The latest reports show temperatures for 2017 were 1.1 degrees Celsius above the pre-industrial era, according to data through September. El Niño—which causes warmer temperatures—will likely keep 2016 as the warmest year on record and leave 2017 and 2015 at second or third depending on how the last three months of this year pan out.

"We have witnessed extraordinary weather, including temperatures topping 50 degrees Celsius in Asia, record-breaking hurricanes in rapid succession in the Caribbean and Atlantic reaching as far as Ireland, devastating monsoon flooding affecting many millions of people and a relentless drought in East Africa," the organization's secretary-general, Petteri Taalas, said in a statement on Monday. "Many of these events—and detailed scientific studies will determine exactly how many—bear the tell-tale sign of climate change caused by increased greenhouse gas concentrations from human activities."

The Arctic sea ice annual maximum extent—a measurement used to determine how far ice extends out into an area of ocean—was recorded in early March by the National Snow and Ice Data Center.

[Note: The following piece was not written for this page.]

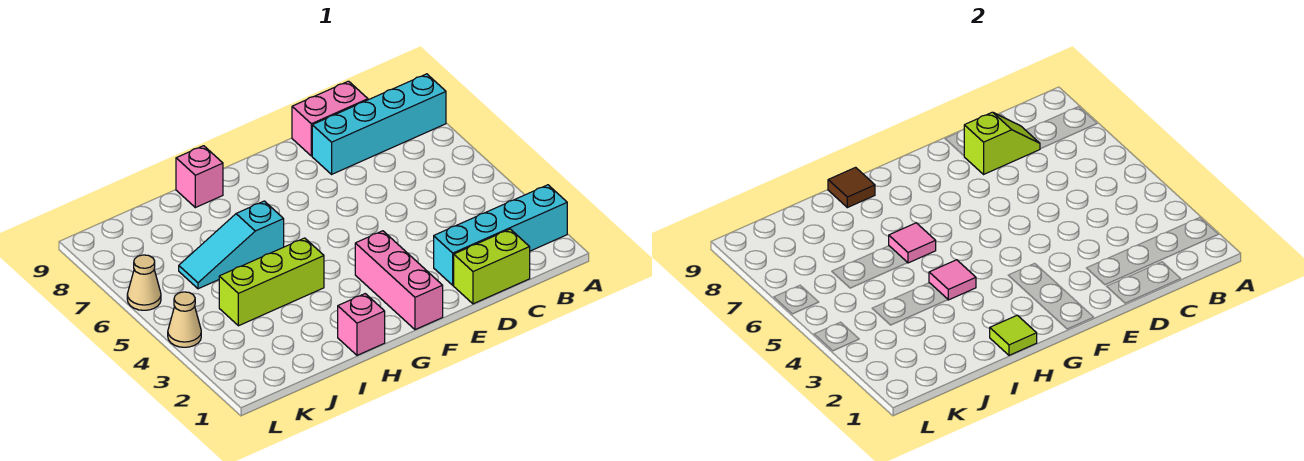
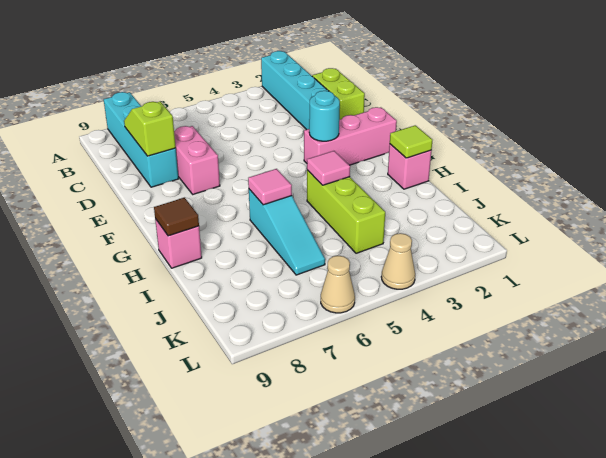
pink 1x2 brick [292,81,368,156] -> pink 1x2 brick moved to [174,126,220,194]
none -> cyan 1x1 round brick [309,91,340,141]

That maximum was one of the five lowest since 1979, and all five lowest maximum extents were recorded since 2006.

January to September was the wettest on record for the contiguous U.S. One of those rainy days was in Nederland, Texas, after Hurricane Harvey made landfall in August, where the largest rainfall ever was recorded in the mainland.  

Wildfires, where extreme heat and drought are affecting the country, spread across California.

The organization said: “A wet winter, which allowed for heavy growth of ground vegetation, followed by a dry and hot summer, provided ideal conditions for high-intensity fires in northern California in early October.”

The wildfires were reported as the worst loss of life in a wildfire since 1918 in the U.S. At least 41 deaths were reported.